Both mares glared daggers at her, and she simply tilted her head. "So who is it you're dipping in molten metal? Is it Lyra? Are you gonna turn her into her cutie mark?!" Pinkie gasped, covering her muzzle with both forehooves, "You can't do that - it's mean to turn ponies into musical instruments!"

Rainbow Dash and Applejack slowly turned to look at each other, doing their best to tune out their hyperactive host. "Pinkie, how about another round for us?" Rainbow pleaded, and Pinkie grinned in response. "Haven't you girls had a teensy-weensy little bit too much of Applejack's extra special, super squeezed, extra aged, extra old, and extra spicy cider?"

"NO!" came the chorus again from both of them. If anything, the combination of Pinkie's description and her current grating antics were making them want it more.

"Oookie dokie lokie," she replied, slowly, stretched out, and entirely not convinced, but the poofy pink pony complied and brought out a fresh pair of mugs. "But Auntie Pinkie is cutting you off with this one, okay?"

"Okay," Applejack said flatly, as Rainbow glared daggers at her. "I know when ah've had too much, Rainbow, and I can see you're just about there, too," she accused, taking a mighty swig from her mug.

Rainbow, for her part, opened her mouth to object, but faulted. "Wait - you're just avoiding the question!" She raised a hoof to point accusingly, but then decided to follow Applejack's lead and take an even bigger swig of cider - a swig that went straight to her head. "The question... of... I forget.

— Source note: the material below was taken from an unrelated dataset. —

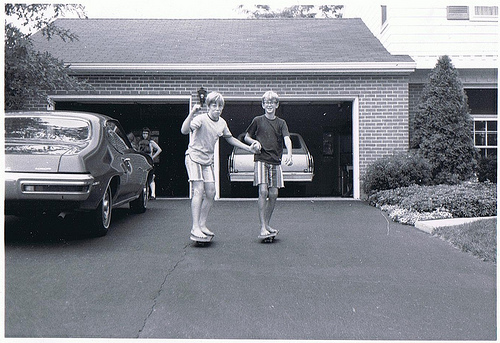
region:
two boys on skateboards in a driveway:
[180, 89, 293, 244]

What were we argu-... aragu-... fighting about again?"

"You asking Twilight out, dummy."

"Hey, I'm not a dummy! Wow. Issht this really still cider any more?" She peered into her mug, swishing the remaining contents around in the bottom and eying her own reflection as the liquid's surface shuddered and moved, distorting it wildly and causing her to stifle a giggle at how it made her look.

Applejack sighed, drained the rest of her own mug, and started to stand up, a bit shaky, but steadying herself after a moment on her hooves, "Rainbow - I think it's time I took you home. You ain't flyin' in that state - you crash into things when you're sober."

"I do not! Well, maybe a little. But I'm totally cool; I got this!" A quick hop, and she was hovering above her seat. At least, for a moment, before the world started to spin on her and she fell flat on her side, crumpling neatly.

"Oh goodness! Rainbow Dash, are you okay?" Her soft spoken words barely audible above the thump of the music, Fluttershy rushed to her friend's side to help her up. "You really shouldn't drink so much cider, and you especially shouldn't be flying like this, you know." Her motherly tone was enough to give Rainbow pause, as she stumbled a little and looked at the floor dejectedly.

"I need to talk to her. Sshhe's stuck out there, sick on her own, and we're all here. No one's taking care of her, and she's sick!"

"Spike's there - I know he'll take care of Twilight, Rainbow. You need to take care of yourself first."

"Uh, if I may, 'Shy - I don' trust Rainbow to take care of a mouse, let alone herself, and 'specially not Twilight, of all ponies! All she'd do is get herself sick too."

"Ugh! Screw both of you guys - I'm outta here. Thanks for the help, but I gotta do this." Rainbow reared up, and bounded out of the door, hopping up into the air and taking flight as soon as she was outside, leaving Applejack and Fluttershy to watch and wince as she careened sideways into a nearby building before getting up and trying again.

Applejack let out a heavy sigh, "It's your turn to pick up the pieces this time, Fluttershy."